EPCO-45. CELLULAR HIERARCHIES OF ETMR ARE SHAPED BY ONCOGENIC MICRORNAS AND RECEPTOR-LIGAND INTERACTIONS

Abstract

Abstract Embryonal tumor with multilayered rosettes (ETMR) is a highly aggressive brain tumor that predominantly occurs in children under the age of four years. Most children succumb within 10 months of diagnosis, typically due to invasive tumor growth and therapy-refractory behavior. 95% of ETMR harbor activating genetic alterations of the chromosome 19 microRNA cluster (C19MC). Despite the identification of this presumed oncogenic driving event, its biological consequences remain understudied and targeted therapy options are lacking. Here, we set out to further explore the intracellular heterogeneity of ETMR and shed light onto its oncogenic mechanisms with the goal to identify novel therapeutic targets for this dismal disease. We have compiled and analyzed a cohort of 11 ETMR tumors using single-cell RNA sequencing and multiplexed spatial imaging. We reveal a common, spatially distinct cellular hierarchy, closely resembling physiological brain development. This hierarchy spans a highly proliferative neural stem cell-like population that gives rise to more differentiated neuron-like cells. C19MC, predominantly expressed in the malignant stem-like population, controls a transcriptional network governing stemness and lineage commitment, as resolved by genome-wide analysis of microRNA-mRNA interactions.

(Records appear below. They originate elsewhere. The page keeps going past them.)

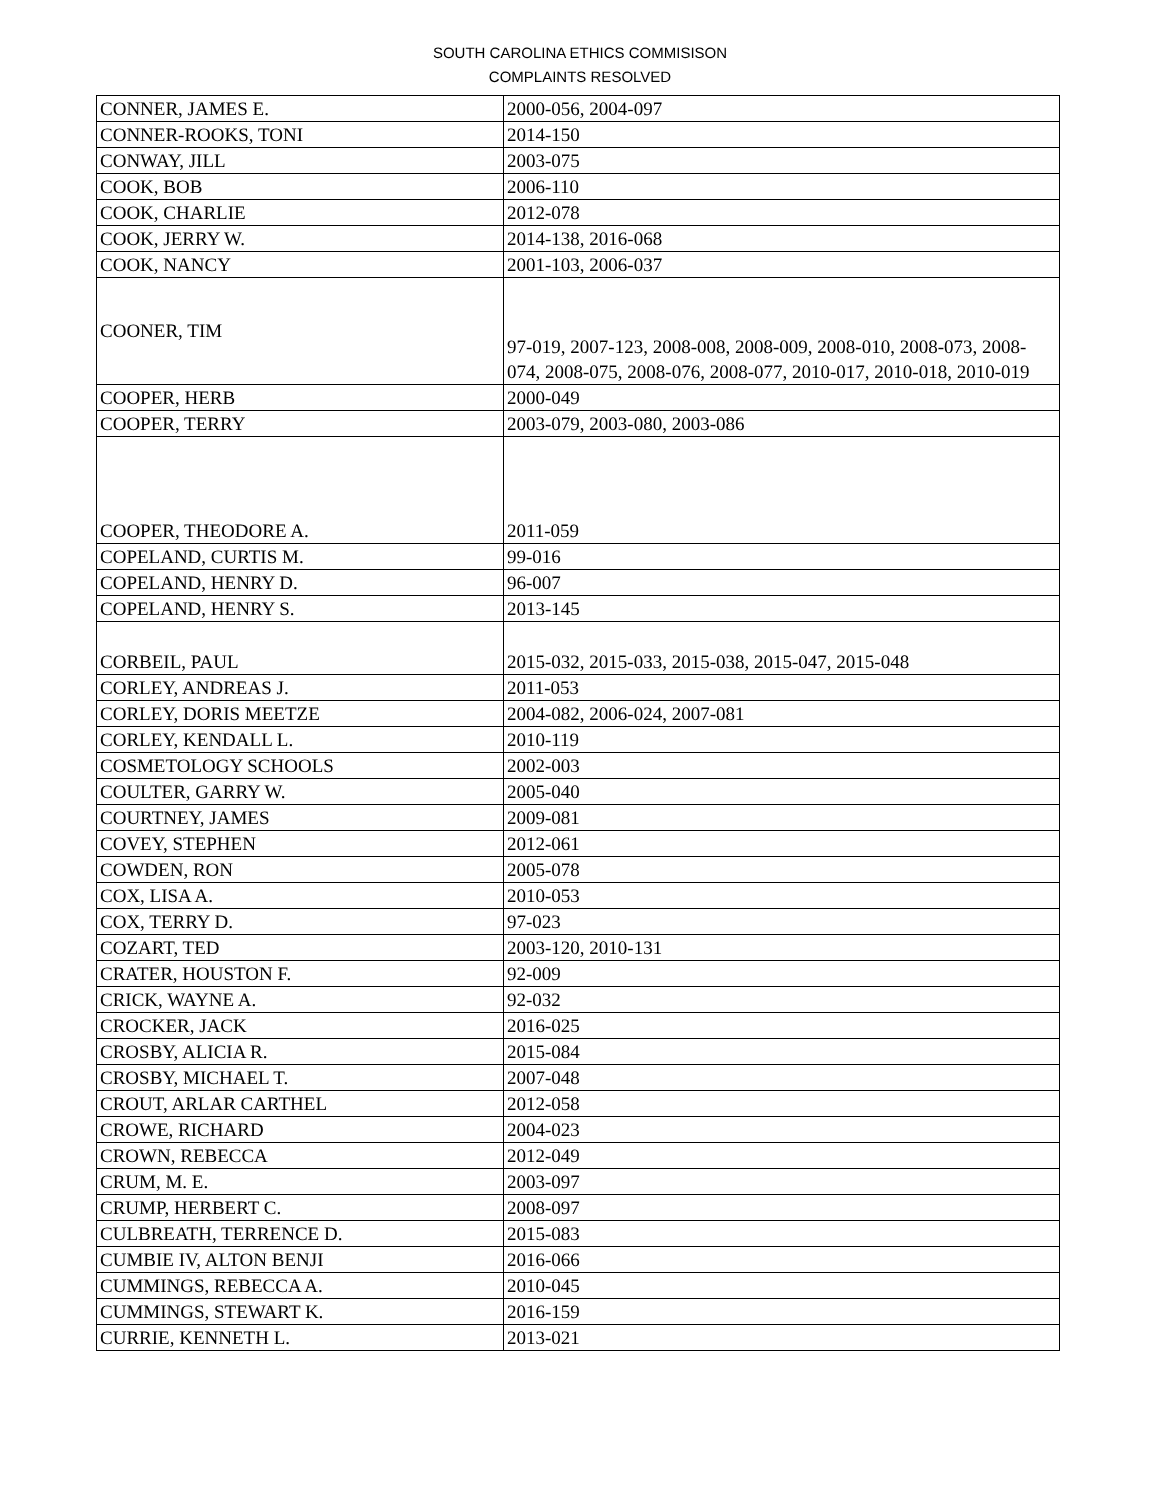SOUTH CAROLINA ETHICS COMMISISON
COMPLAINTS RESOLVED
| CONNER, JAMES E. | 2000-056, 2004-097 |
| CONNER-ROOKS, TONI | 2014-150 |
| CONWAY, JILL | 2003-075 |
| COOK, BOB | 2006-110 |
| COOK, CHARLIE | 2012-078 |
| COOK, JERRY W. | 2014-138, 2016-068 |
| COOK, NANCY | 2001-103, 2006-037 |
| COONER, TIM | 97-019, 2007-123, 2008-008, 2008-009, 2008-010, 2008-073, 2008-074, 2008-075, 2008-076, 2008-077, 2010-017, 2010-018, 2010-019 |
| COOPER, HERB | 2000-049 |
| COOPER, TERRY | 2003-079, 2003-080, 2003-086 |
| COOPER, THEODORE A. | 2011-059 |
| COPELAND, CURTIS M. | 99-016 |
| COPELAND, HENRY D. | 96-007 |
| COPELAND, HENRY S. | 2013-145 |
| CORBEIL, PAUL | 2015-032, 2015-033, 2015-038, 2015-047, 2015-048 |
| CORLEY, ANDREAS J. | 2011-053 |
| CORLEY, DORIS MEETZE | 2004-082, 2006-024, 2007-081 |
| CORLEY, KENDALL L. | 2010-119 |
| COSMETOLOGY SCHOOLS | 2002-003 |
| COULTER, GARRY W. | 2005-040 |
| COURTNEY, JAMES | 2009-081 |
| COVEY, STEPHEN | 2012-061 |
| COWDEN, RON | 2005-078 |
| COX, LISA A. | 2010-053 |
| COX, TERRY D. | 97-023 |
| COZART, TED | 2003-120, 2010-131 |
| CRATER, HOUSTON F. | 92-009 |
| CRICK, WAYNE A. | 92-032 |
| CROCKER, JACK | 2016-025 |
| CROSBY, ALICIA R. | 2015-084 |
| CROSBY, MICHAEL T. | 2007-048 |
| CROUT, ARLAR CARTHEL | 2012-058 |
| CROWE, RICHARD | 2004-023 |
| CROWN, REBECCA | 2012-049 |
| CRUM, M. E. | 2003-097 |
| CRUMP, HERBERT C. | 2008-097 |
| CULBREATH, TERRENCE D. | 2015-083 |
| CUMBIE IV, ALTON BENJI | 2016-066 |
| CUMMINGS, REBECCA A. | 2010-045 |
| CUMMINGS, STEWART K. | 2016-159 |
| CURRIE, KENNETH L. | 2013-021 |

Targeting specific C19MC members by antisense oligonucleotides results in reduced cell proliferation, suggesting potent new avenues for future therapeutic approaches. Seeking more immediate therapeutic targets, we performed comprehensive cell-cell interaction analyses and reveal that FGF-FGFR and Delta-Notch interactions are important to maintain oncogenic signaling across malignant cell populations. These interactions were successfully targeted using small molecule inhibitors in preclinical models and in one ETMR patient. Taken together, we identify different malignant ETMR cell populations that follow a common developmental hierarchy, explore the regulatory reach of C19MC activation, and identify an oncogenic receptor-ligand interaction network. Targeting this interaction network opens a powerful new rationale for more effective ETMR therapies.